## Collected data
+ + +
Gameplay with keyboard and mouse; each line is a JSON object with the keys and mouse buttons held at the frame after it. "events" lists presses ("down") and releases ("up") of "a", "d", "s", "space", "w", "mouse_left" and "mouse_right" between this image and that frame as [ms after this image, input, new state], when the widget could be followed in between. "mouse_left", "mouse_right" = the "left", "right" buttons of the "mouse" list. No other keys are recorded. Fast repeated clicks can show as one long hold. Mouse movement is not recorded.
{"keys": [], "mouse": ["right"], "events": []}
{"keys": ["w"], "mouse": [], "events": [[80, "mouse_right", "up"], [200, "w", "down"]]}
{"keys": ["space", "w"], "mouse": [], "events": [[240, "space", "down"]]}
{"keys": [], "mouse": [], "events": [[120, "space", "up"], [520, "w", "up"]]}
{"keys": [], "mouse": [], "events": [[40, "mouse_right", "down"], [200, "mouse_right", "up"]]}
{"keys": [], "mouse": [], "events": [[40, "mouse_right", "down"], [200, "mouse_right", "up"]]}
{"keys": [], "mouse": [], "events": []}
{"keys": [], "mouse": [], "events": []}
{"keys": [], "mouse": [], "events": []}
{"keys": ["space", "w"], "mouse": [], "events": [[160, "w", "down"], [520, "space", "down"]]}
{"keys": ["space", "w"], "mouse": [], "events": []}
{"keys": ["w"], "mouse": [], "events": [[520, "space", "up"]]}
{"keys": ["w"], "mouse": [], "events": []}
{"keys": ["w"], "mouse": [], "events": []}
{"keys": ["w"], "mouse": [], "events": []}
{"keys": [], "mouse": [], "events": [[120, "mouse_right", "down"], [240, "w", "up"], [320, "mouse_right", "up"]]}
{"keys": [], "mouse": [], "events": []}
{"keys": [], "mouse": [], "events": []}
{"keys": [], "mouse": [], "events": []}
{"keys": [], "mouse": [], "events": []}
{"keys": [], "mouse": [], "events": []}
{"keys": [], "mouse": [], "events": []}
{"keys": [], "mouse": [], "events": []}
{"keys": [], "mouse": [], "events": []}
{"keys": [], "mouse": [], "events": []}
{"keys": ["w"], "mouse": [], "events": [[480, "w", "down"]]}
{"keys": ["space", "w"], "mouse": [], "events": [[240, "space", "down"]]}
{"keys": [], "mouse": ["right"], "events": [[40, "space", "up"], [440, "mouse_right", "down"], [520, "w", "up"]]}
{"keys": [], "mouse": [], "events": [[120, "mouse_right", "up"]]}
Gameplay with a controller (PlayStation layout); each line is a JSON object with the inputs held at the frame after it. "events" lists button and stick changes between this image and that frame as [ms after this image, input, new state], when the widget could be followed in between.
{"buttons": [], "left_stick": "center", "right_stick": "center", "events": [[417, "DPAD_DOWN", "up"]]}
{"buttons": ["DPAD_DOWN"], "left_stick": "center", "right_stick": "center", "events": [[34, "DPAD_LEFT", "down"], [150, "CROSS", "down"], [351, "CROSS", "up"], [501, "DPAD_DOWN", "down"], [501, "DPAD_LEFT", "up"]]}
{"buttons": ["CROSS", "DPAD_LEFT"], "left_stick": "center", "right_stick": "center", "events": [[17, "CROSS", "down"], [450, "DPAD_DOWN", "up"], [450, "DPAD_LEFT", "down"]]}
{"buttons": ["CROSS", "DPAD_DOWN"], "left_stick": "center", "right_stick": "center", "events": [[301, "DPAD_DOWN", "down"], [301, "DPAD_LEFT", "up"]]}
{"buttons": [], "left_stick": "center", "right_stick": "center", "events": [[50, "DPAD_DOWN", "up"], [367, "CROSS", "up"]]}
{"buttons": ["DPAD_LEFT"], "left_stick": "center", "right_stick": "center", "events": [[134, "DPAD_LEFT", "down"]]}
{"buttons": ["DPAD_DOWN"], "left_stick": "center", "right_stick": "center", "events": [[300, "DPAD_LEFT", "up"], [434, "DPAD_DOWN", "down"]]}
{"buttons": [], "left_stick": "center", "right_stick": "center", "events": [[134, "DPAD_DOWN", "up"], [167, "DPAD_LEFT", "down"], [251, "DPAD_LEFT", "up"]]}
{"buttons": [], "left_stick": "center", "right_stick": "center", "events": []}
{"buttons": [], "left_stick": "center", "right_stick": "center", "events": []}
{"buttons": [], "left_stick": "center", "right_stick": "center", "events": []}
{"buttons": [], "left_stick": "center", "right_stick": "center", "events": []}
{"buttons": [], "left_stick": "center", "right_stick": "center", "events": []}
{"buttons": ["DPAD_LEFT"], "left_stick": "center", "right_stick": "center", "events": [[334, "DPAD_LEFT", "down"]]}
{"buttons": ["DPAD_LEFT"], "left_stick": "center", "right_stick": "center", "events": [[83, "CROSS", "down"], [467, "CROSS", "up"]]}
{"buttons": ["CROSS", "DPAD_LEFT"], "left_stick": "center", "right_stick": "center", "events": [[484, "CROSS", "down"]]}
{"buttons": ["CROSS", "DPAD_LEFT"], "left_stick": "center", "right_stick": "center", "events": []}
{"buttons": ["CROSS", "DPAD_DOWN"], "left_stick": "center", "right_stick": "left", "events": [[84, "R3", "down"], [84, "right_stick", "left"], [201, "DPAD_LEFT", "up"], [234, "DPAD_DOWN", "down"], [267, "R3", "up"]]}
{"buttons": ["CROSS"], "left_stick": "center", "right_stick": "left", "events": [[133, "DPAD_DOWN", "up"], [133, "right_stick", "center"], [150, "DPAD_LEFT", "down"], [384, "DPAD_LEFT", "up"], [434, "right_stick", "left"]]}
+ + +
## Your instructions
Scan the data above and copy each line containing the word "after".

## Answer for this exercise
Gameplay with keyboard and mouse; each line is a JSON object with the keys and mouse buttons held at the frame after it. "events" lists presses ("down") and releases ("up") of "a", "d", "s", "space", "w", "mouse_left" and "mouse_right" between this image and that frame as [ms after this image, input, new state], when the widget could be followed in between. "mouse_left", "mouse_right" = the "left", "right" buttons of the "mouse" list. No other keys are recorded. Fast repeated clicks can show as one long hold. Mouse movement is not recorded.
Gameplay with a controller (PlayStation layout); each line is a JSON object with the inputs held at the frame after it. "events" lists button and stick changes between this image and that frame as [ms after this image, input, new state], when the widget could be followed in between.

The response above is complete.